▸ LIST OF TASKS
A. Decide whether each statement below agrees with the project page on persuasive and deceptive visualization: (i) the dataset holds civilian complaints against NYPD officers; (ii) the project produces visualizations only in support of its proposition; (iii) Figure 1 compares allegations with the general population of New York City. Answer yes or no for each and quote the deciding words of the page.
B. According to the project page on persuasive and deceptive visualization, where does the dataset of complaints come from?
C. Carry on the project page on persuasive and deceptive visualization, starting after its last sentence.

▸ TEXT UNDER STUDY
◇ ◇ ◇
Persuasive or Deceptive Visualization?

Justin Lee, Andrew Kim, Victor Chen

Fall 2025 DSC 106 Project

Introduction

This data science project aims to highlight the thin line between persuasive and deceptive visualizations. We will be analyzing the relationship between race and police allegations. Many media outlets have highlighted the unfair treatment of officers toward people of color. In this project we are trying to show that black individuals are disproportionately the subjects of police misconduct allegations compared to their representation in the general population. The dataset for this project contains civilian complaints against NYPD officers from ProPublica. We will be generating visualizations for and against our proposition to show persuasive and deceptive visualizations.

For Proposition

For Proposition Visualization

Figure 1: Comparison of the racial distribution of police misconduct allegations versus the general population in New York City. Black individuals account for a substantially higher proportion of allegations relative to their share of the overall population, suggesting disproportionate representation among subjects of police misconduct complaints.
◇ ◇ ◇
▸ INFORMATION SHOWN
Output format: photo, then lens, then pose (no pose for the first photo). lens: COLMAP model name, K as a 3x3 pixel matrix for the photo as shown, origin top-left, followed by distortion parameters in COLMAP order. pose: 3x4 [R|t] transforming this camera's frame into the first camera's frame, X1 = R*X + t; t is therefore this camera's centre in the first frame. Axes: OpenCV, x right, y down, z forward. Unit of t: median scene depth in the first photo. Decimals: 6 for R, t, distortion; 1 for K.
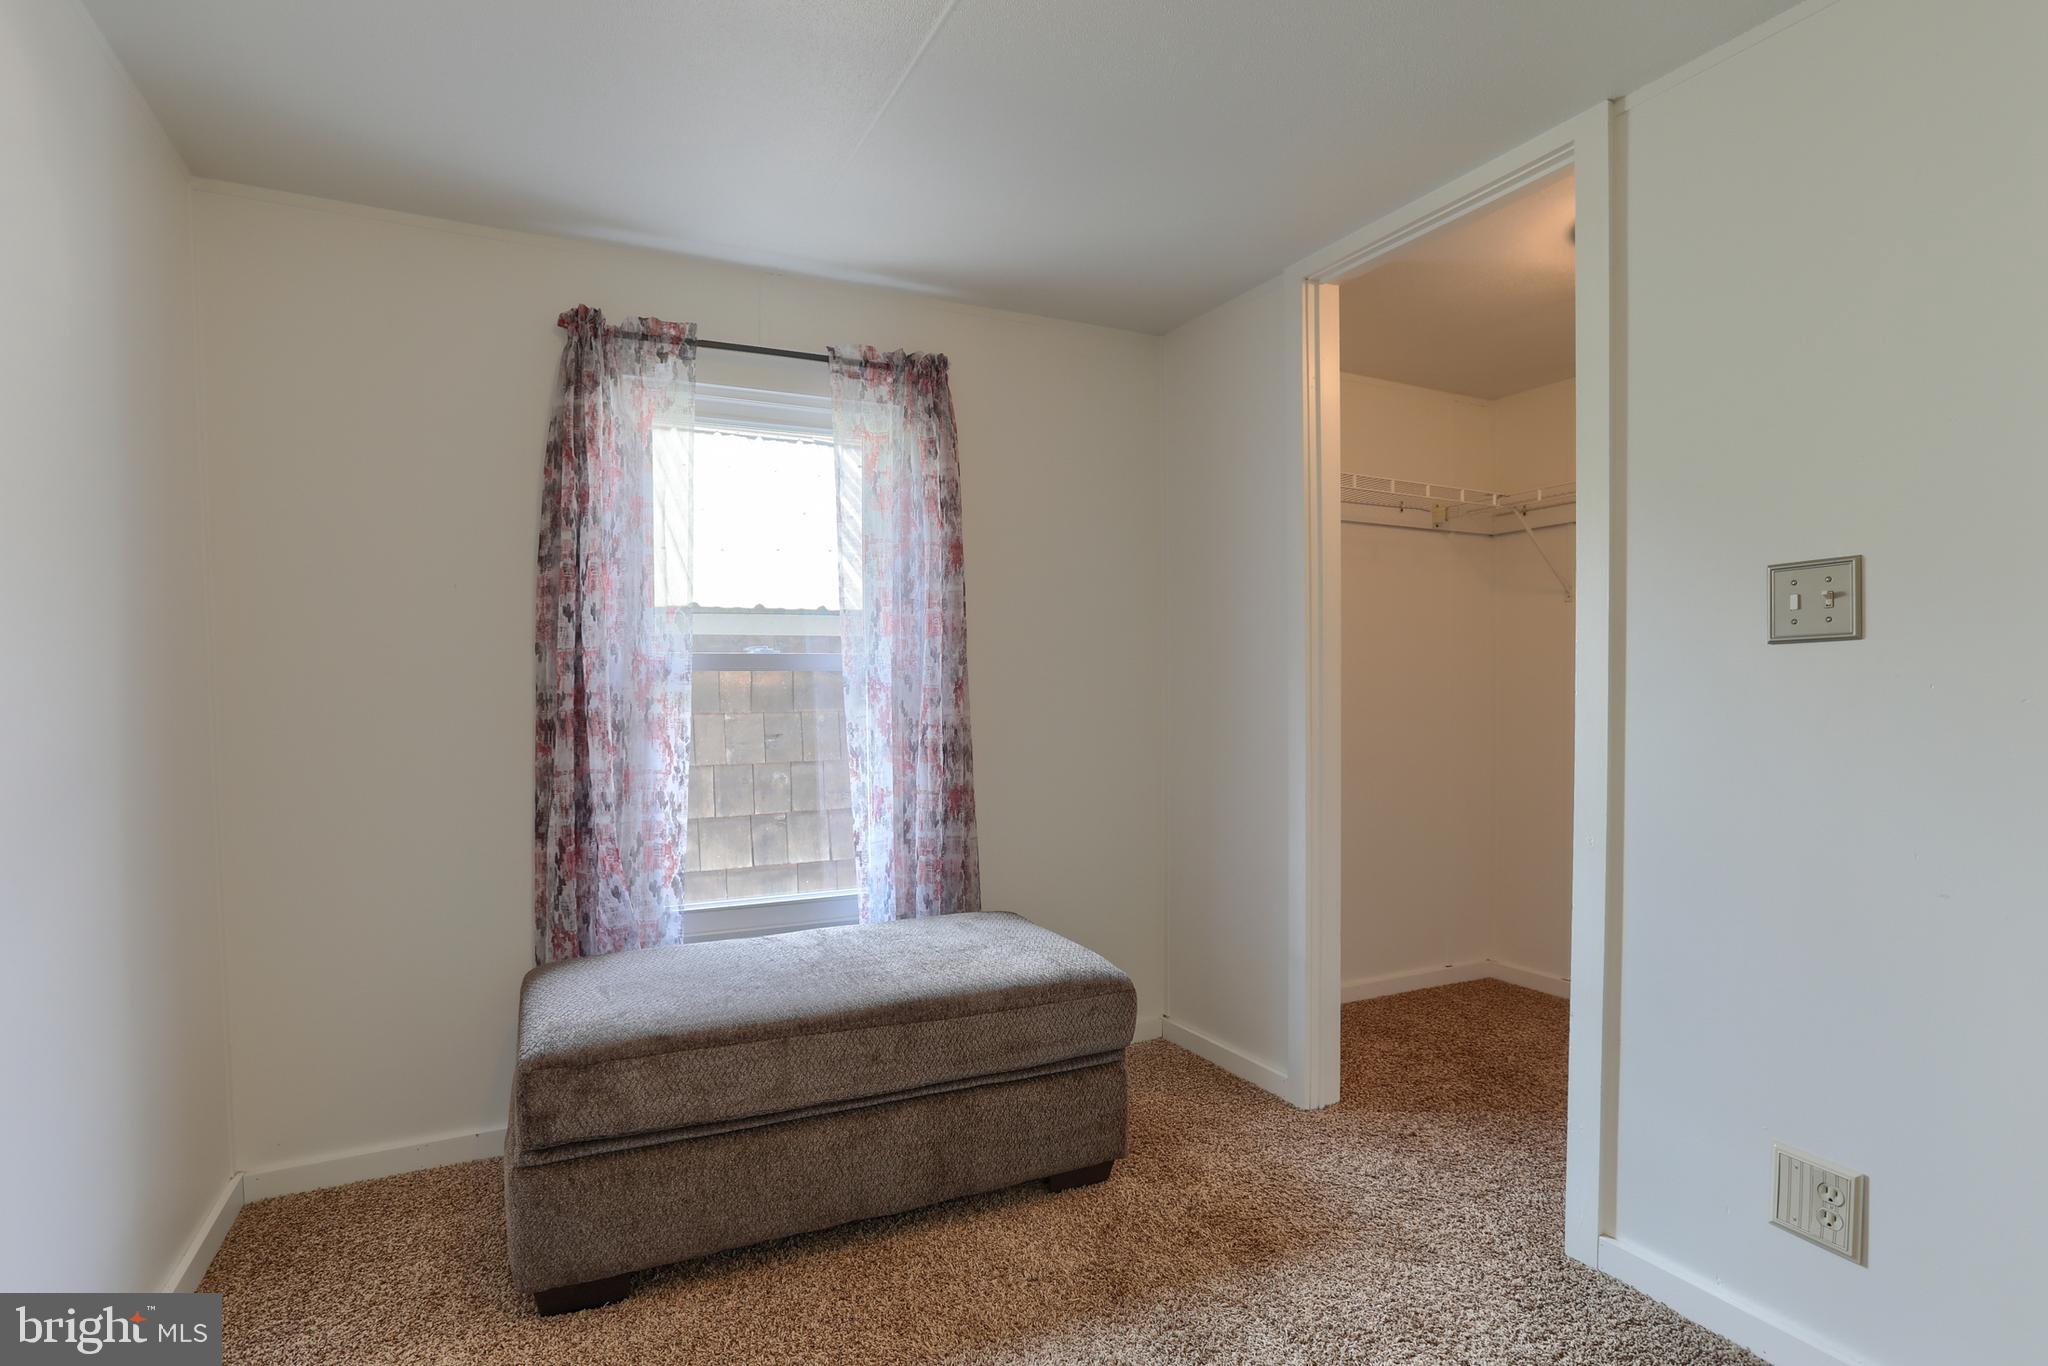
lens RADIAL K [[1035.0, 0, 1024.0], [0, 1035.0, 683.0], [0, 0, 1]] dist [-0.061474, 0.036942]
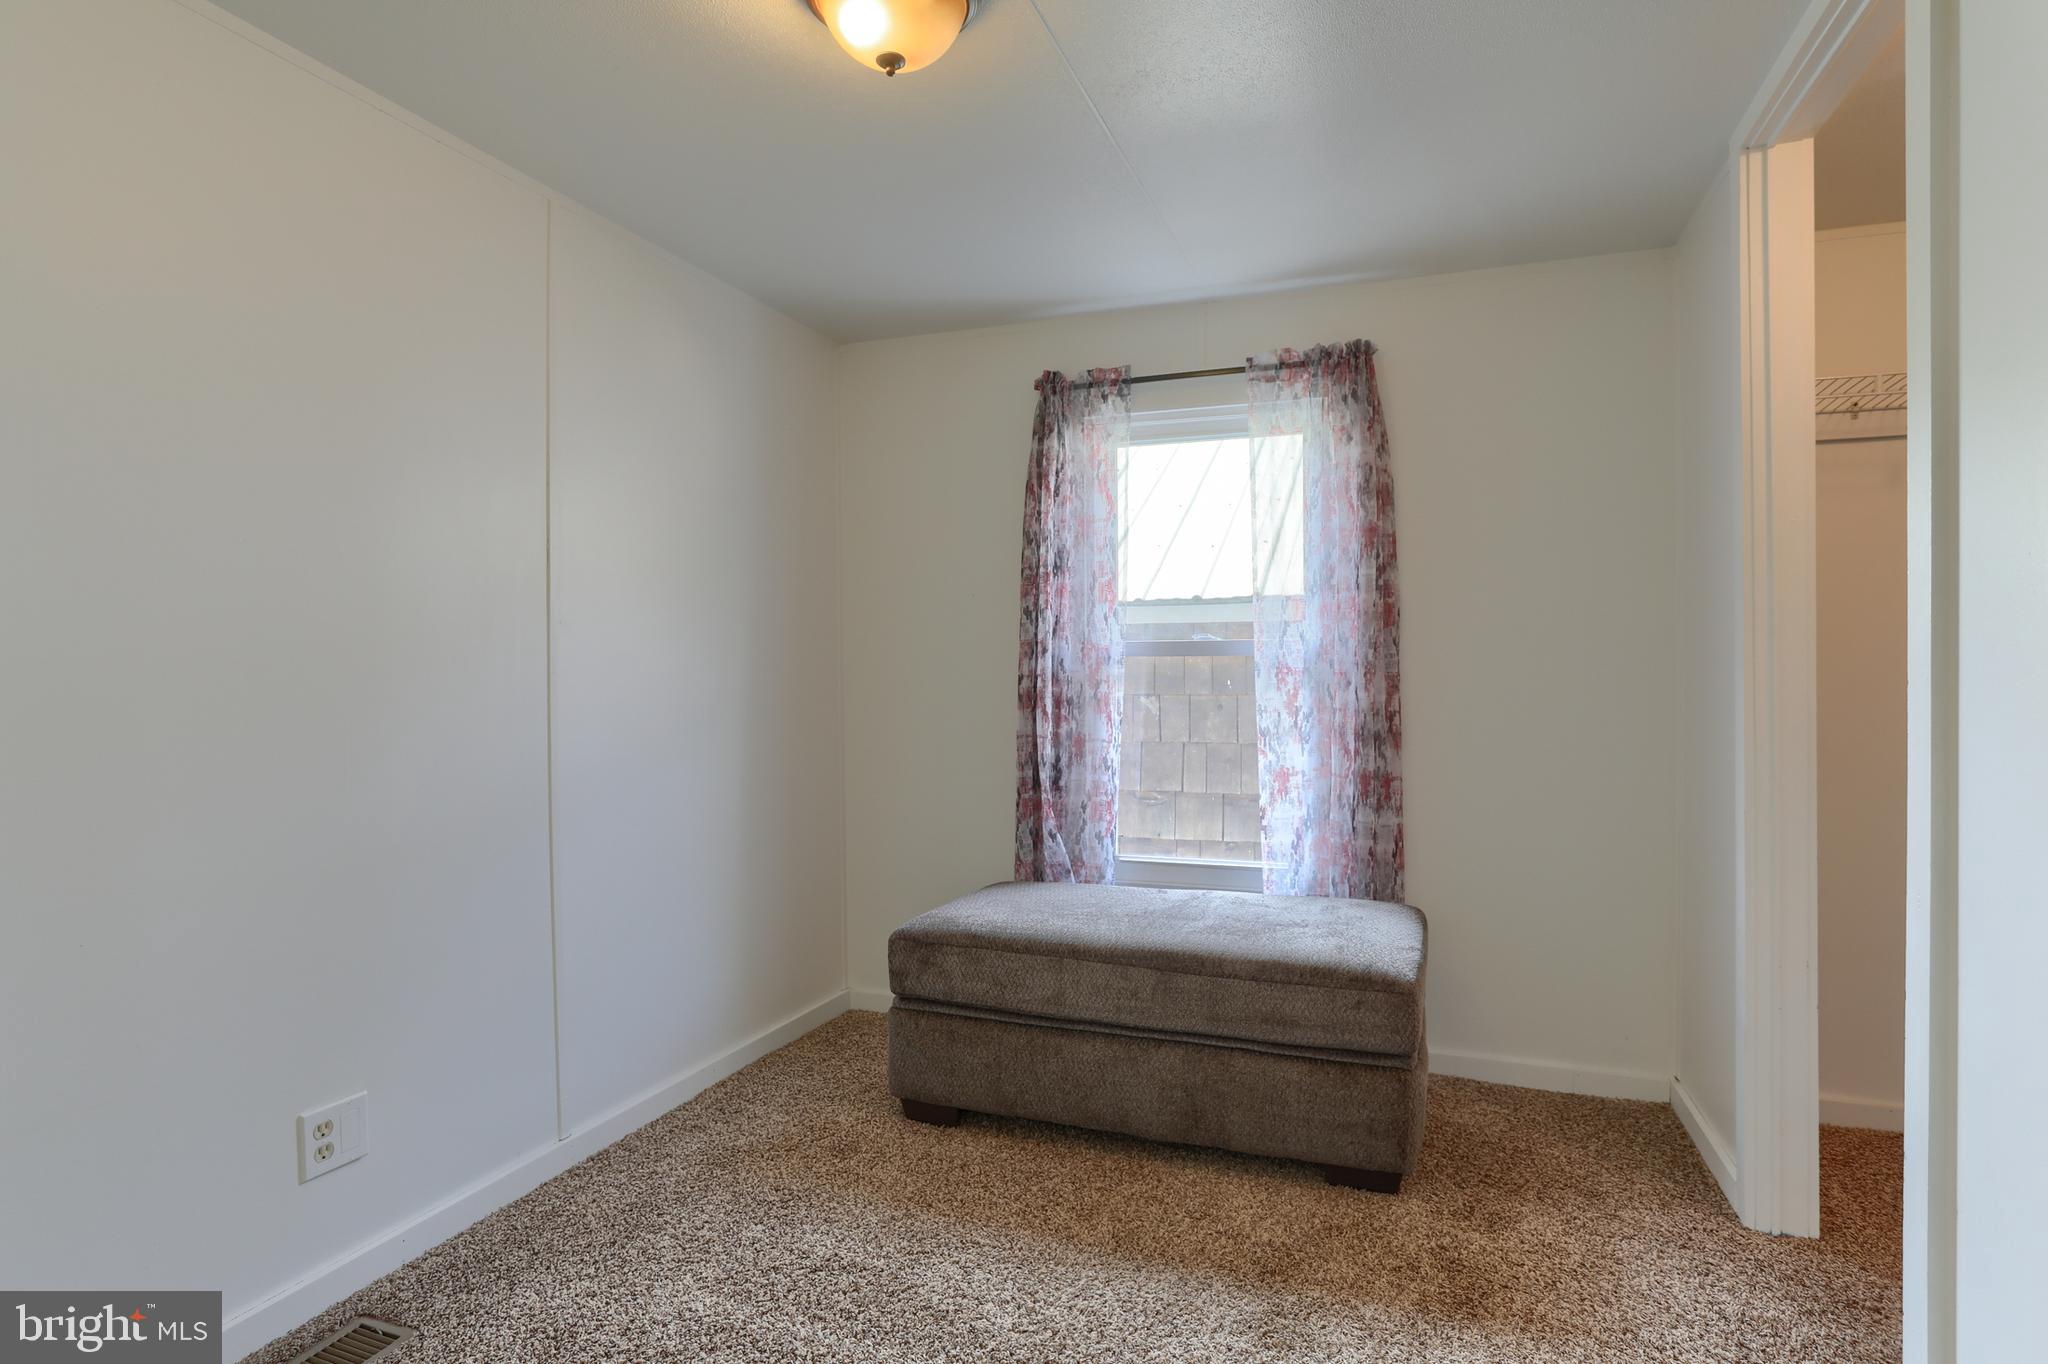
lens RADIAL K [[1069.8, 0, 1021.1], [0, 1069.8, 632.0], [0, 0, 1]] dist [-0.070441, 0.049355]
pose [[0.687862, -0.022095, -0.725505, 0.491211], [-0.001203, 0.999500, -0.031580, -0.001261], [0.725841, 0.022596, 0.687492, 0.063827]]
◇ ◇ ◇
▸ ACTIVITY ANSWERS
A.
(i) Yes: "The dataset for this project contains civilian complaints against NYPD officers from ProPublica."
(ii) No: "We will be generating visualizations for and against our proposition to show persuasive and deceptive visualizations."
(iii) Yes: "Comparison of the racial distribution of police misconduct allegations versus the general population in New York City."

B. ProPublica.

C.
Design Decisions and Rationale:

Against Proposition

Against Proposition Visualization

Figure 2: Sustained allegation rates are similar across all racial groups, indicating that complaints from Black individuals are not less likely to be upheld. This challenges the claim that Black complainants face disproportionate outcomes in police misconduct investigations.

Design Decisions and Rationale:

Final Reflection

Our project looked at whether Black individuals are more likely to be the subjects of police misconduct allegations compared to their share of the general population. For the “for” proposition, making visualizations that showed racial differences was pretty straightforward. By comparing the proportion of allegations with population percentages from the 2020 NYC Census, it is clearly seen that Black complainants were overrepresented. We used the same colors and side-by-side bar charts to make the differences easy to notice while keeping the design simple and clean. What surprised me most was how much simple design choices, such as the order of categories or what stands out, can change how people interpret the data. It showed me how much visual design can influence understanding, even when the data itself doesn’t change.

The “against” proposition was more challenging, since it required us to present a perspective that questioned the claim of disparity. In this case, we looked at the percentage of allegations that were actually sustained by the complainant's race. The bar chart showed that all racial groups had similar sustained rates that ranged between 71% and 77%, which suggested that outcomes were relatively even. While designing this visualization, I realized how easy it is to use scale, grouping, or focus to make differences appear smaller or larger depending on the narrative. This exercise made me more aware of how visual design can unintentionally lead to misleading interpretations.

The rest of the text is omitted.